WHAT IS EXPECTED. The answer must be every line below that contains the string "pixels".

DATA SECTION.
_ _ _

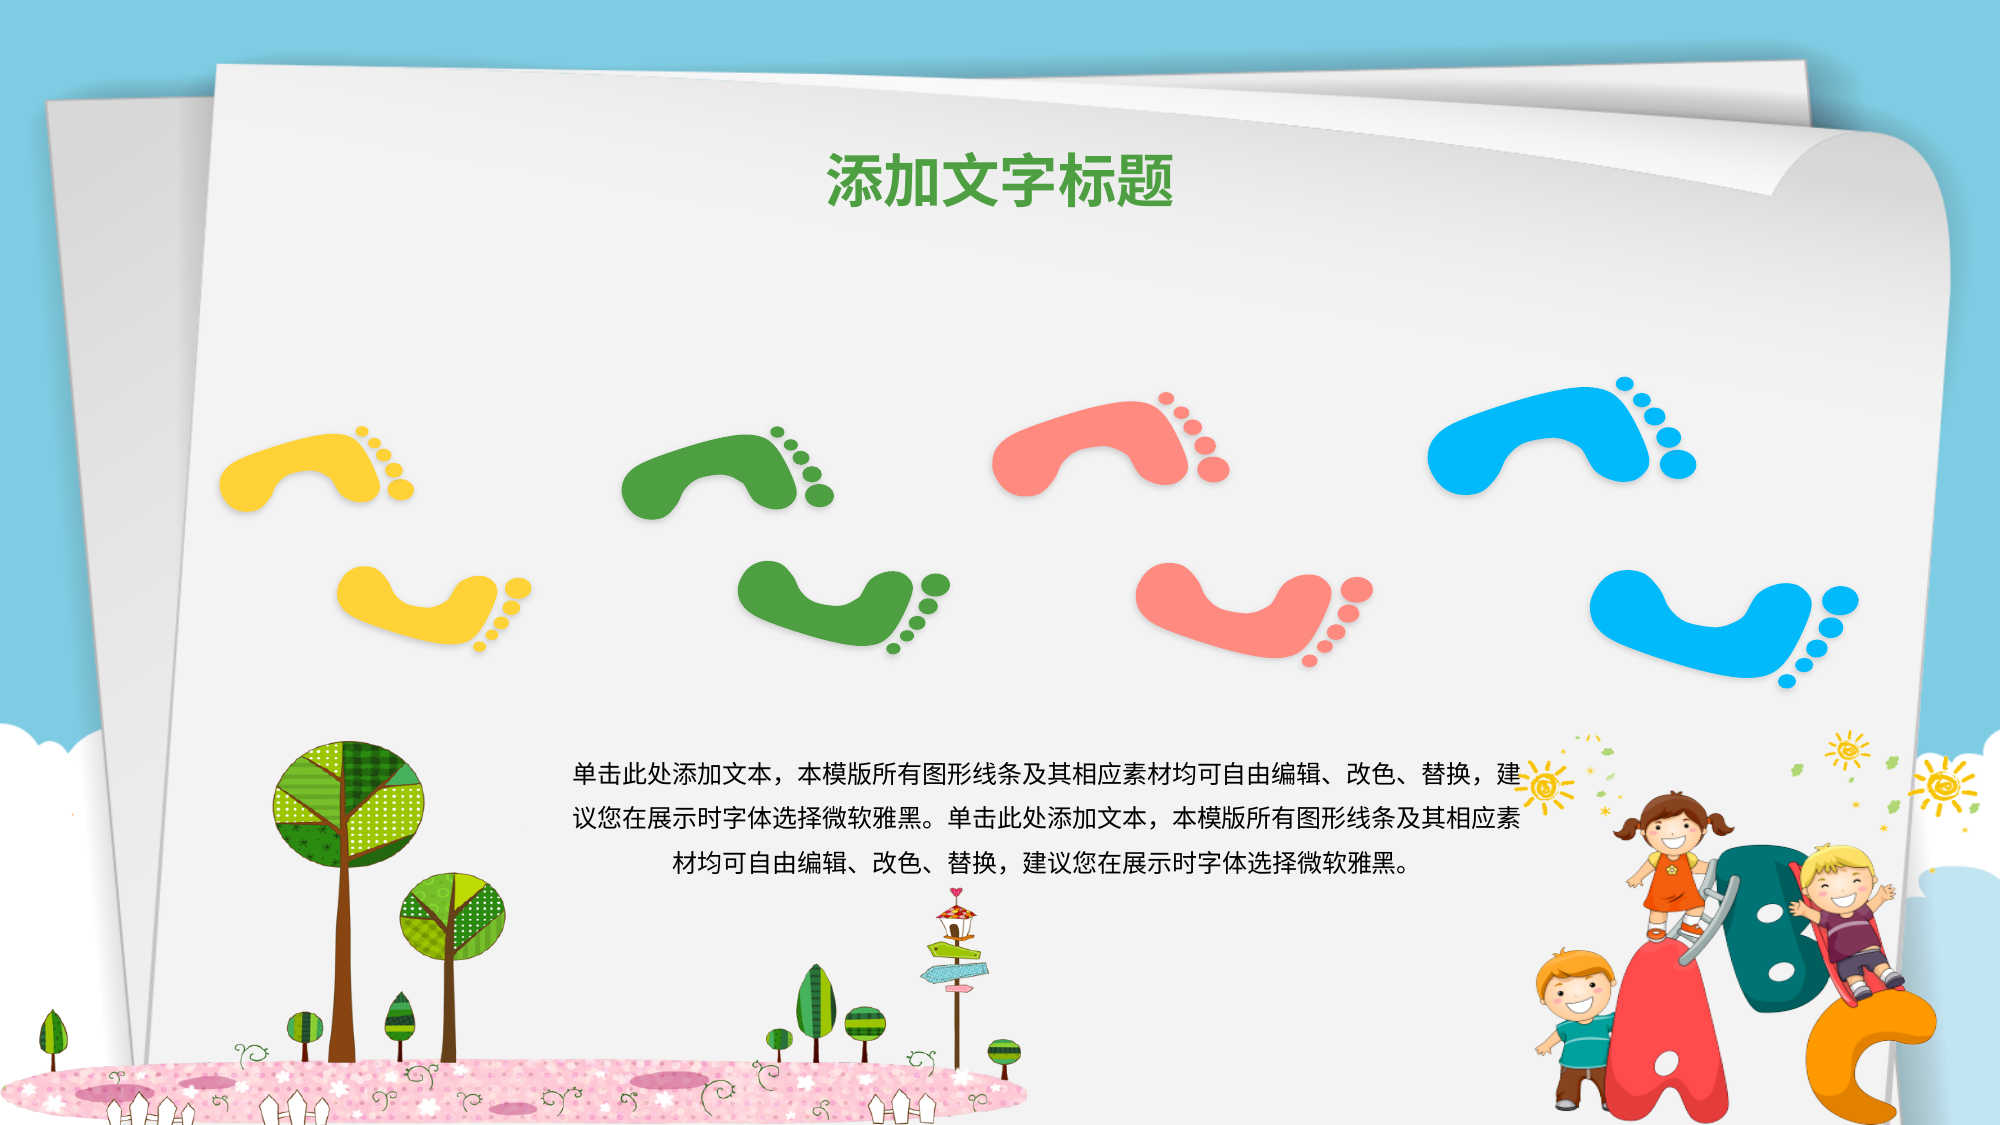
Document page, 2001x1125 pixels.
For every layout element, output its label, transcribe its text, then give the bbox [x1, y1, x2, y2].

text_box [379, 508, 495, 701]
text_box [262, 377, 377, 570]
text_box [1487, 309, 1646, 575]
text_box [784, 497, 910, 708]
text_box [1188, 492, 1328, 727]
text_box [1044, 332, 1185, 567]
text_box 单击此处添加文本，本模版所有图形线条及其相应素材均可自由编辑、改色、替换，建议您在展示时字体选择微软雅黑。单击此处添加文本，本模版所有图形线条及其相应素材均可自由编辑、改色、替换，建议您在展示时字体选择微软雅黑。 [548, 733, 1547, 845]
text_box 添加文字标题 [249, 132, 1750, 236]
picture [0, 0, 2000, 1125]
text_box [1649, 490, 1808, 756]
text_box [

_ _ _

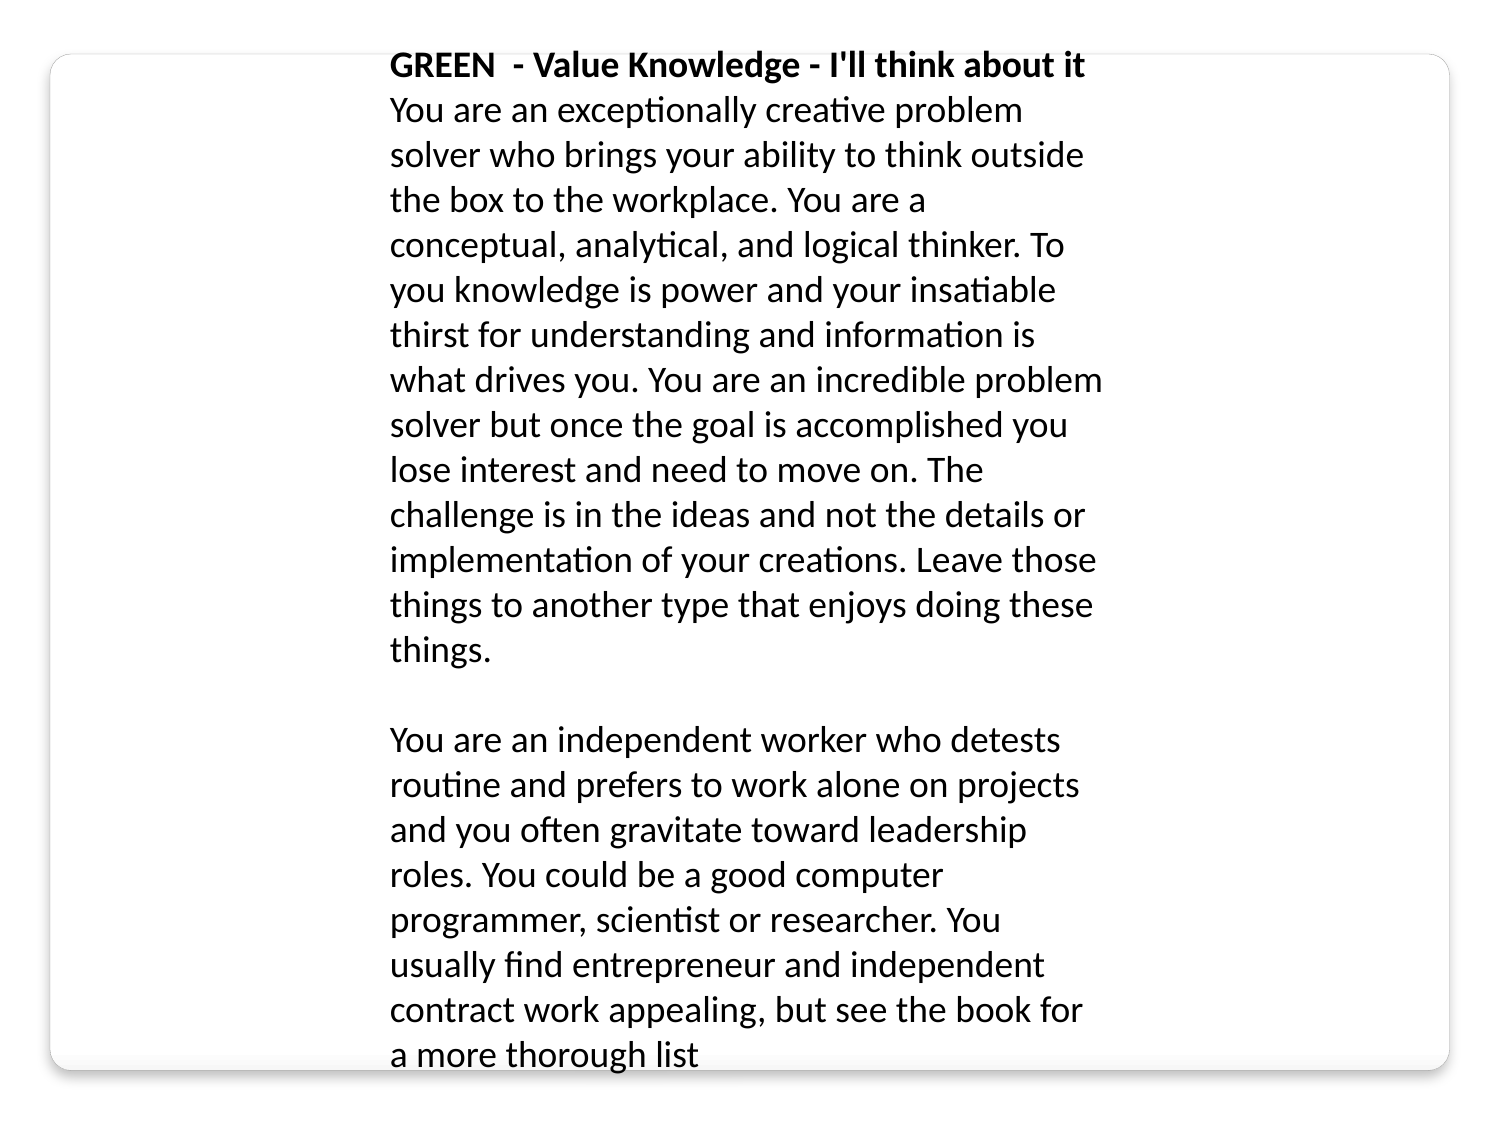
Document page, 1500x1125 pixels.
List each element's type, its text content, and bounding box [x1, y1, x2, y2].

_ _ _

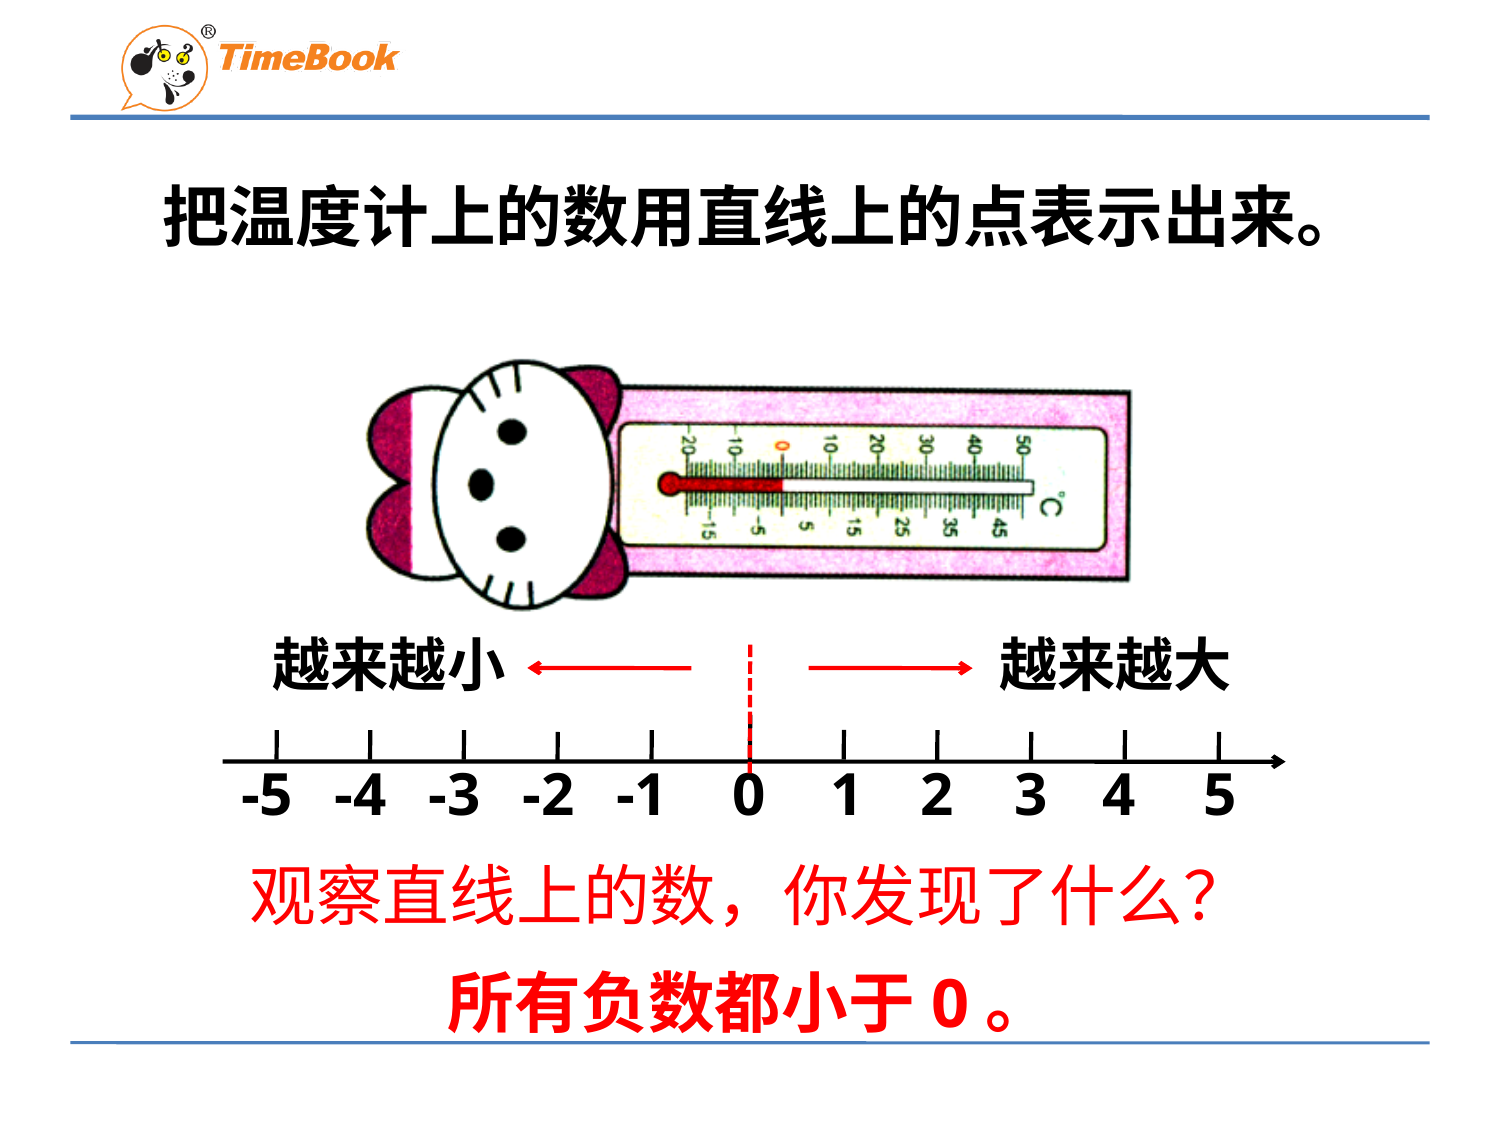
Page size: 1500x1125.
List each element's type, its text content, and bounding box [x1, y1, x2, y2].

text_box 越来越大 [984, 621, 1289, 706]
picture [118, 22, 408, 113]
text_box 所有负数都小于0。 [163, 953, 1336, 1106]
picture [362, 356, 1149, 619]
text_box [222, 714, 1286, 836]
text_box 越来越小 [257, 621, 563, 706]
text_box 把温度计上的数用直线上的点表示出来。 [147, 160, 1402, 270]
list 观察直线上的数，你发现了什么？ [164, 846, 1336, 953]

_ _ _

TASK RESPONSE.
Document page, 2001x1125 pixels.
Document page, 1500x1125 pixels.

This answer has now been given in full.